Much of this is regrettable – but it has already happened. British migration policy for decades has led to some ethnic communities that sit uncomfortably alongside mainstream society. Even if the grooming gangs scandal is successfully incorporated into a wider pushback against migration – finally “treated like A Big Deal”, to quote the writer Louise Perry – this is what Britain is now like.
That will not change unless mainstream political parties start to advocate for what the rightwing Alternative für Deutschland terms ‘remigration’: moving ethnic minorities back to their ancestors’ countries, irrespective of where they were born. And for all the obvious reasons – moral, political, legal, practical – I do not want and cannot see this happening. Despite the longstanding popular support for reducing migration levels, Britain is not about to turn to such extreme measures.
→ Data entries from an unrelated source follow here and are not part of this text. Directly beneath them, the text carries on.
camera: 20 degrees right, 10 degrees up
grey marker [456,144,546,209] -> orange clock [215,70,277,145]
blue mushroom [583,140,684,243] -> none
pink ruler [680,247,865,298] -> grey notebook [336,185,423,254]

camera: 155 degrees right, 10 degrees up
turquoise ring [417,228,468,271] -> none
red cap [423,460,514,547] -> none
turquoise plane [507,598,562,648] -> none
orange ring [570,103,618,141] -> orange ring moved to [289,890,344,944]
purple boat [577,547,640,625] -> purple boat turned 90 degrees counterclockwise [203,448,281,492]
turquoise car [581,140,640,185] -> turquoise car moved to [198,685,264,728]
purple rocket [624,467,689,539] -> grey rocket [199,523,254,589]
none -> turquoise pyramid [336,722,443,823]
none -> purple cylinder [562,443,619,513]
The right can have their national inquiry, summary justice, and even a landslide general election win for Reform: the above problem remains. Every perpetrator and witless official could be jailed and all the above would still be true. Indeed, more publicity on this subject – however justified – is only likely to boost ethnic tensions and sectarian voting. And the ‘reckoning’ which the right wants is unlikely to achieve closure.
This claim has been cited as if it were true by some rightwing pundits, but I couldn’t find anything that suggested it was more than a joke. Even with the state of kebab meat at some of Britain’s charcoal grills, I think the punters would have noticed.